▸ PROVIDED MATERIAL:

= = =

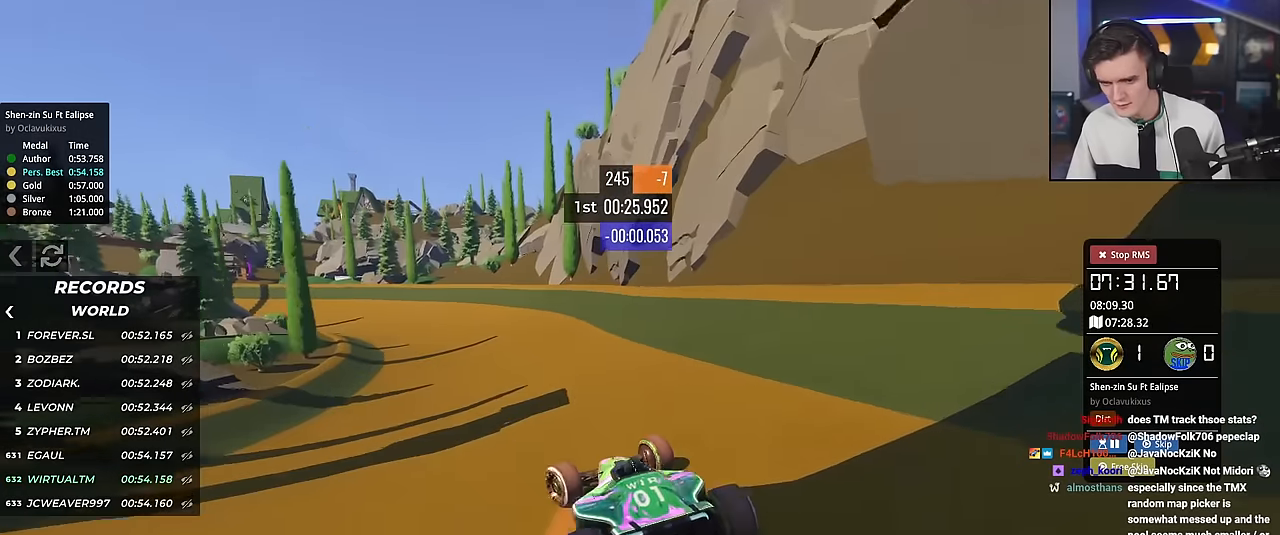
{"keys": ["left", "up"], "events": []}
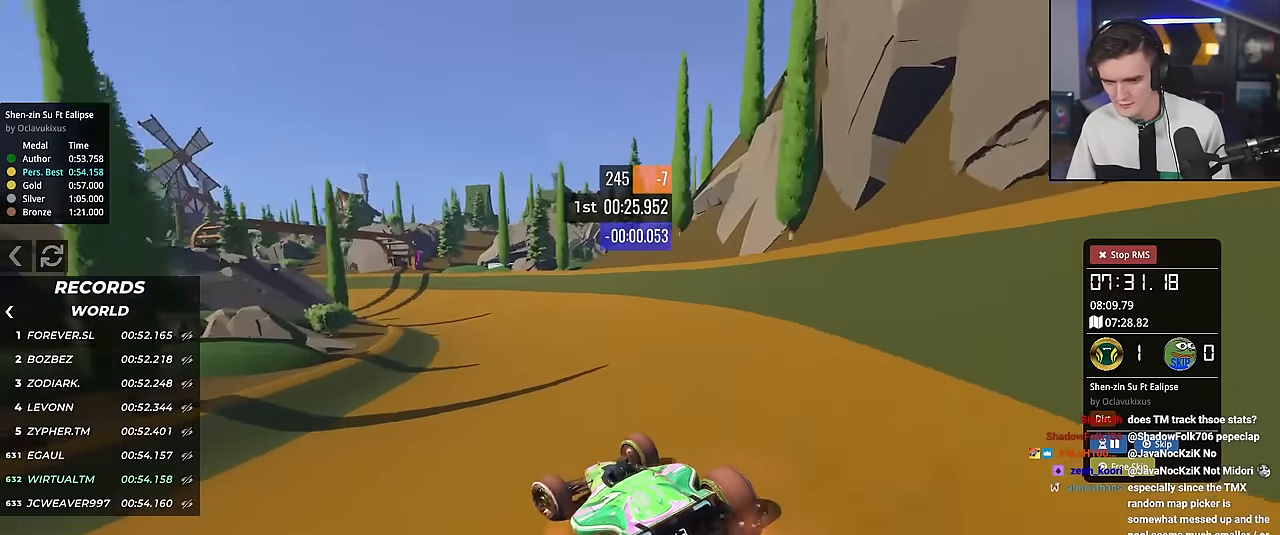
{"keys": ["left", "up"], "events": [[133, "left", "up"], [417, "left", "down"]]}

= = =

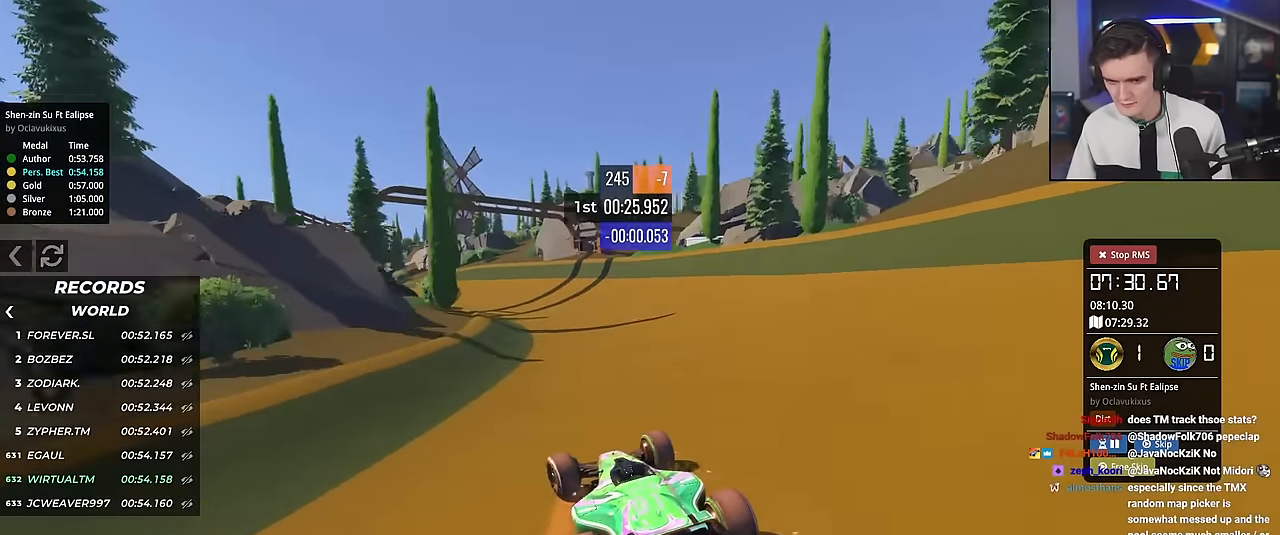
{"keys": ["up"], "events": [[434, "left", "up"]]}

= = =

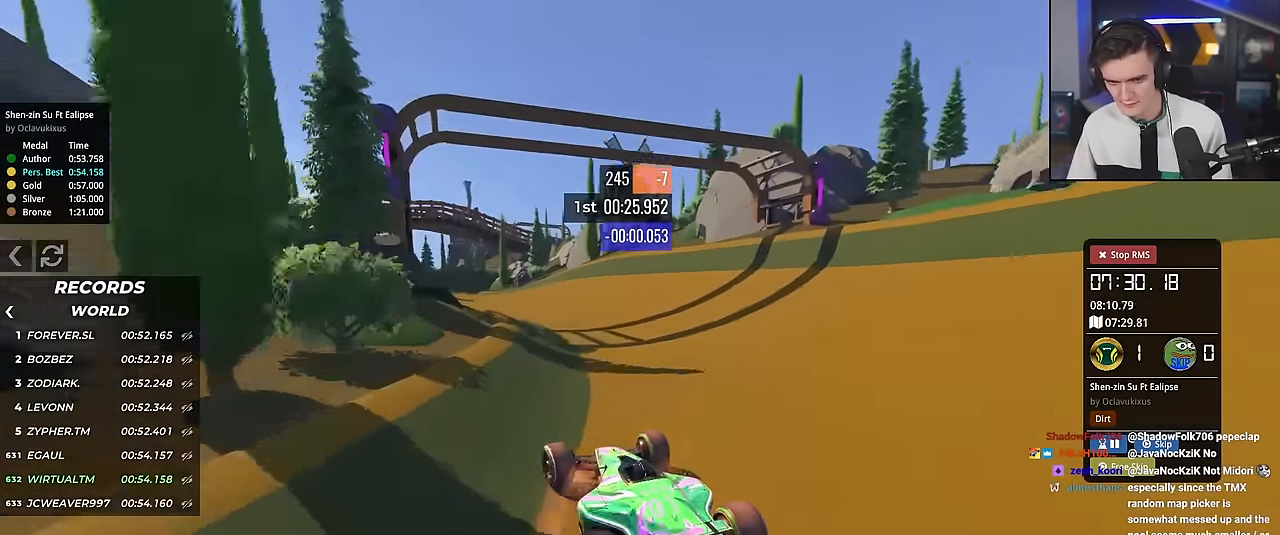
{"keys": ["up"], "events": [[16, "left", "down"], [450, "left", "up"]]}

= = =

▸ TASK OBJECTIVE: Scanning the data above, copy out every line where "down" is found.

▸ RESPONSE TO THE TASK:
{"keys": ["left", "up"], "events": [[133, "left", "up"], [417, "left", "down"]]}
{"keys": ["up"], "events": [[16, "left", "down"], [450, "left", "up"]]}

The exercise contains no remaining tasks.